- _Texto citado_:
►
Instituto de Tecnologia de Pernambuco teve importante atuação em vários episódios da história do Estado, como a construção do molhe de Suape e o diagnóstico das causas do desmoronamento de prédios-caixão e da contaminação, em 1996, da água usada na hemodiálise em Caruaru. Nos últimos anos passou por uma fase de dificuldades, devido à má gestão. O novo diretor-presidente, Glauber Carvalho, conta como tem sido o trabalho para a sua recuperação.
Desde 1942, quando foi criado, o Itep (Instituto de Tecnologia de Pernambuco) está presente em momentos importantes da história do Estado. Seus engenheiros e laboratórios foram fundamentais para a construção dos grandes prédios verticais que passaram a ser erguidos a partir dos anos 1940. Também contribuíram na construção de Suape e na identificação, em 1996, das causas que levaram à morte pessoas submetidas à hemodiálise em Caruaru. Vítimas de outros episódios trágicos, como o desmoronamento de prédios-caixão, contaram com o laudo do instituto e, mais ainda, com a criação de uma inovadora metodologia que permite recuperar o edifício sem necessidade de demoli-lo. O instituto também inovou ao criar a primeira incubadora de Pernambuco, a Incubatep.
◄
- _Registros exibidos_:
►
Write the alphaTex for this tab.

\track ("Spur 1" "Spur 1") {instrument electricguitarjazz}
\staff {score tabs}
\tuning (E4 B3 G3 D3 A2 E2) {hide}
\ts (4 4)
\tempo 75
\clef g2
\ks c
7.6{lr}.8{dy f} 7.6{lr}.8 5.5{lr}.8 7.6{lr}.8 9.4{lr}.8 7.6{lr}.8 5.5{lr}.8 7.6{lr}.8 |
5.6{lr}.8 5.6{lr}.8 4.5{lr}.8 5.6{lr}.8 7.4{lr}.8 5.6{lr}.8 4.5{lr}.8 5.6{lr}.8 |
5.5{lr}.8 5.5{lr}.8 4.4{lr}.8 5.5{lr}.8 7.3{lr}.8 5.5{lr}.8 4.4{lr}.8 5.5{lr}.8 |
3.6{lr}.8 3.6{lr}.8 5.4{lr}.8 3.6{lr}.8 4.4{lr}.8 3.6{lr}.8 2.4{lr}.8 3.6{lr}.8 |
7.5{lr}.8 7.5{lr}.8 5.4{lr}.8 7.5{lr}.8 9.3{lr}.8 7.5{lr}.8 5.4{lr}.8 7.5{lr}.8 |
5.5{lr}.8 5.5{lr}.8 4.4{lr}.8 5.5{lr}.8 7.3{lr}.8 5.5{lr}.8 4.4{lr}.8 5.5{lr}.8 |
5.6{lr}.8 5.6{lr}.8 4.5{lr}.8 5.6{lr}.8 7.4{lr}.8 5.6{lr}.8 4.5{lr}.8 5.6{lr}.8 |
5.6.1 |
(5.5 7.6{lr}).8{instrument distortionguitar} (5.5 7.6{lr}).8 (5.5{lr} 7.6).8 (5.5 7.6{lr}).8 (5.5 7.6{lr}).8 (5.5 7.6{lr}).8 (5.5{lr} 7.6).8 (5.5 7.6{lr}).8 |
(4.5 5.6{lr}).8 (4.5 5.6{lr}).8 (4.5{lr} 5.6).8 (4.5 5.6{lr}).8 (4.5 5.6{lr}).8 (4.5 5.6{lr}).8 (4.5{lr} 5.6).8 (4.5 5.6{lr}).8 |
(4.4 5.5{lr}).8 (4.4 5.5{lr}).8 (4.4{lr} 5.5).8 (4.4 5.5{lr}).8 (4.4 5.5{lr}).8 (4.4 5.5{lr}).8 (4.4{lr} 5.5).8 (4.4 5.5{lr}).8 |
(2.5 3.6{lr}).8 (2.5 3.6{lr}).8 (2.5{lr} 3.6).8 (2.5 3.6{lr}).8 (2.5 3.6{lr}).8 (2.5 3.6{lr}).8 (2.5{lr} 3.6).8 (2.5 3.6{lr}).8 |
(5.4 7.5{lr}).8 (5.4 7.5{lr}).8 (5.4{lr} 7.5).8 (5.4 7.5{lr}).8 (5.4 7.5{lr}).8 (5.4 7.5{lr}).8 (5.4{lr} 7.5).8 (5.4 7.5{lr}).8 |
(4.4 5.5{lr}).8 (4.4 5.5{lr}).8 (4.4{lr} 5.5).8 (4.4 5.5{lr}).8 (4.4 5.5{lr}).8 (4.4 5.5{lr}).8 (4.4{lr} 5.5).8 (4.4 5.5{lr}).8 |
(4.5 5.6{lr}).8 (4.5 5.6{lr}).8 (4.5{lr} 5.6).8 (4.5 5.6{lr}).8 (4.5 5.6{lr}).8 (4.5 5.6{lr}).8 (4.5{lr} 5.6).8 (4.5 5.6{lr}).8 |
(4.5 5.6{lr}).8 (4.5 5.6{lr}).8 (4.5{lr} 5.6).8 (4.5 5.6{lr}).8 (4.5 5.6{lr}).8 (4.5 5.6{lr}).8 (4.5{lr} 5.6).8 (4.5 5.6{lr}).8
◄
Liste os episódios da história do Estado que o primeiro parágrafo do texto sobre o Itep dá como exemplos da atuação do instituto. Não é preciso consultar os registros.

- A construção do molhe de Suape
- O diagnóstico das causas do desmoronamento de prédios-caixão
- O diagnóstico da contaminação, em 1996, da água usada na hemodiálise em Caruaru